In the example above, buildPrevious() executes all the previous processors. If we copy the type chaining that we saw earlier into the step abstraction above, the solution starts to take shape:

function step<Input, Output>(
  buildPrevious: () => Input,
  processor: Processor<Input, Output>
) {
  function build(): Output {
    return processor(buildPrevious());
  }
 
  function process<NextOutput>(
    nextProcessor: Processor<Output, NextOutput>
  ) {
    return step(build, nextProcessor);
  }
 
  return { build, process };
}

So now if I have a step, I can call step.process(someProcessor) to generate the next step in the chain, and step.build() becomes the buildPrevious() function for the nextStep. We now have a recursively executing chain of processors that only needs a seed: 🌱

function workflow<InitialInput>(input: InitialInput) {
  function process<FirstOutput>(
    processor: Processor<InitialInput, FirstOutput>
  ) {
    return step(() => input, processor);
  }
 
  return { process };
}

You can try a working example of this at the TypeScript Playground 🚀 I encourage you to play around with the type definitions going in and out of your processor functions as you imagine any realistic, contrived, or completely ridiculous scenarios that it could apply to.

Conclusion

This post used a simplified example to demonstrate how TypeScript can be leveraged to build a strongly typed function pipeline where the output of each function is used as the input to the next. There are probably a dozen ways that it could be made more practical, including accounting for async functions and increasing robustness with some form of resumability or other error recovery. It's also worth noting that a pipeline like this requires all processors to operate on a single input, which is hard to work around given the fact that a function can only return a single output.

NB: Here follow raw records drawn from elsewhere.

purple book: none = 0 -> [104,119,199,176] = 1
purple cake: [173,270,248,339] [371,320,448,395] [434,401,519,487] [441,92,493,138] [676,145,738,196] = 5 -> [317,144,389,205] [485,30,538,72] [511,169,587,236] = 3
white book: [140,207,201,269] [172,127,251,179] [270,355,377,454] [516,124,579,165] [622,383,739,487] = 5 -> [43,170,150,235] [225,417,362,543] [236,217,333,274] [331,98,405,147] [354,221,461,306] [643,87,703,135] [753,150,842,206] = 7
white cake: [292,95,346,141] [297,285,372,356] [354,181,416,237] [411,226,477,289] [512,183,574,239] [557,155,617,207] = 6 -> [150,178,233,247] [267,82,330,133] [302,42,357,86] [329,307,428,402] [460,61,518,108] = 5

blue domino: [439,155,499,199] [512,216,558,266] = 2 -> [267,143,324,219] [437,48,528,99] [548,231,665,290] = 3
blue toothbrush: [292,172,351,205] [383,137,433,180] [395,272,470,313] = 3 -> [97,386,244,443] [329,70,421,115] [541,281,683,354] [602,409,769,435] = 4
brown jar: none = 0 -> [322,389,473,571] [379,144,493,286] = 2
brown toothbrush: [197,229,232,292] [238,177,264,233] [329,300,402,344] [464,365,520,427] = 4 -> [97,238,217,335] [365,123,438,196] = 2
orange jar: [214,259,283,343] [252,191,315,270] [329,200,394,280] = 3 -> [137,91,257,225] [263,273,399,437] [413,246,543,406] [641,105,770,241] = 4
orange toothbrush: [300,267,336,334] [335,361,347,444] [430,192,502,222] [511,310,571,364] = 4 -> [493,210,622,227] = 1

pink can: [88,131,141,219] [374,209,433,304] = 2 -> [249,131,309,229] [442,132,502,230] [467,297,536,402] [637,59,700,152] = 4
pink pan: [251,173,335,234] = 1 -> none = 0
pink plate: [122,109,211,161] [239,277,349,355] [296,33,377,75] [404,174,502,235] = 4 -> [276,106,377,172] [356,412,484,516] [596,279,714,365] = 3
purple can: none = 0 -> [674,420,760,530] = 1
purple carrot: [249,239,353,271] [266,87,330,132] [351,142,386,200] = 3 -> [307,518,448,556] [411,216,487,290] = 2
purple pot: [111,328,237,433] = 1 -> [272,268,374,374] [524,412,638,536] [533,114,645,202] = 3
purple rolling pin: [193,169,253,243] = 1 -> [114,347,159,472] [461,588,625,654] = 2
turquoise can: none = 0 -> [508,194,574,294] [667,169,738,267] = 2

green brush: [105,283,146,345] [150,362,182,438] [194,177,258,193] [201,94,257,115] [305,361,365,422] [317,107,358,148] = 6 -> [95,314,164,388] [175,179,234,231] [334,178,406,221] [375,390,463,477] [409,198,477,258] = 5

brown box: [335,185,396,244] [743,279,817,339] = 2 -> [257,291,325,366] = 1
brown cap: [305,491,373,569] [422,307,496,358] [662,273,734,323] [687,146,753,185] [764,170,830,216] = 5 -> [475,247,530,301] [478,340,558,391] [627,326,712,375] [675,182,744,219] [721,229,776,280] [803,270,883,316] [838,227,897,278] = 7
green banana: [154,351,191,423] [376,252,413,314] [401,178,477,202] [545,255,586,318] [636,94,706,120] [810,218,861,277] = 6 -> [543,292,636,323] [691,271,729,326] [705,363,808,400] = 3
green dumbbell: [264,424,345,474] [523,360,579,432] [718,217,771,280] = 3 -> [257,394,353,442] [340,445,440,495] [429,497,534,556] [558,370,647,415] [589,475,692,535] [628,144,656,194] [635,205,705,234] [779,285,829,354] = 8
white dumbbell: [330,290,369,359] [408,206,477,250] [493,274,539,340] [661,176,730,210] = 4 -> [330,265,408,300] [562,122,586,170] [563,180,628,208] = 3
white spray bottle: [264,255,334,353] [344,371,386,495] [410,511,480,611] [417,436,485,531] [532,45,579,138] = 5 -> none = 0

And of course, we'll probably never use this to build a delicious pizza. But I do think that a scheme like this could make a useful API for middleware chaining or other commonly used abstractions like workflow processors and step functions. The zod validation library has some similar features in its validation chaining API, where the output of the validation callback is the return type of the validation function. Perhaps by no surprise, it was also an inspiration for this post.

I hope you will find this technique useful for a problem that you need to solve, or that you perhaps learned a new trick with TypeScript generics. In any case, thanks for reading!